__Exercise task__
Convert the material starting at the line containing "pose: elev=29.2 azim=13.4" and ending at the line containing "Dot at: (229, 224)" into a Markdown table with the columns Row and Line, leaving out any blank lines.
-- START OF Records supplied --
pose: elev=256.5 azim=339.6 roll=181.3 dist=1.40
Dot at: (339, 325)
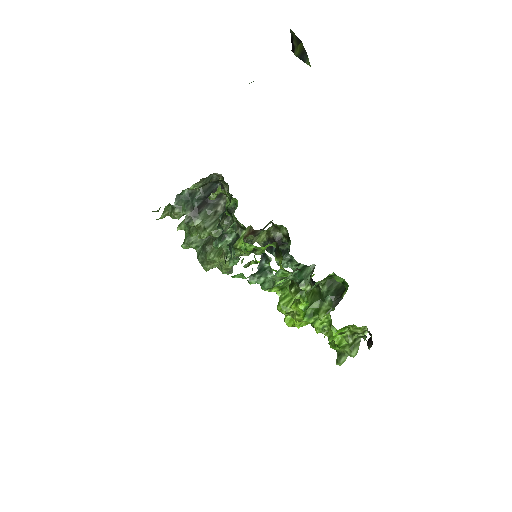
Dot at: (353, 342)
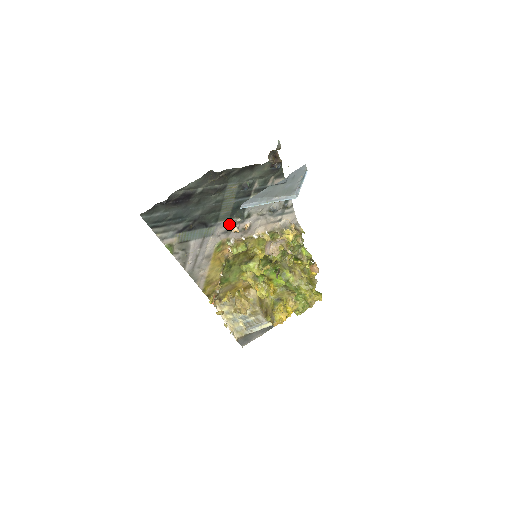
-- END OF Records supplied --
-- START OF Records supplied --
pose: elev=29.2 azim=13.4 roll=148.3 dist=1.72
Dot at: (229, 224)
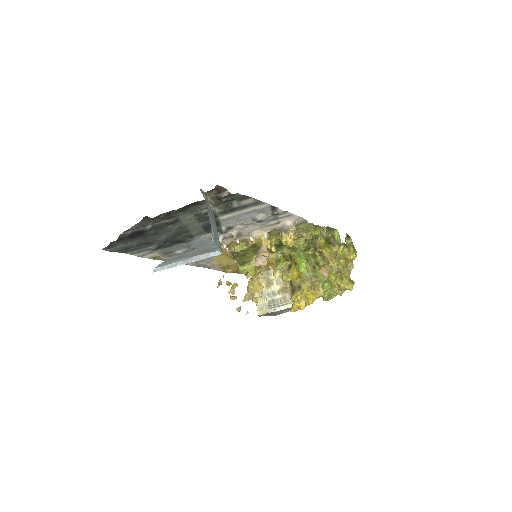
-- END OF Records supplied --
__Worked answer__
| Row | Line |
|---|---|
| 1 | pose: elev=29.2 azim=13.4 roll=148.3 dist=1.72 |
| 2 | Dot at: (229, 224) |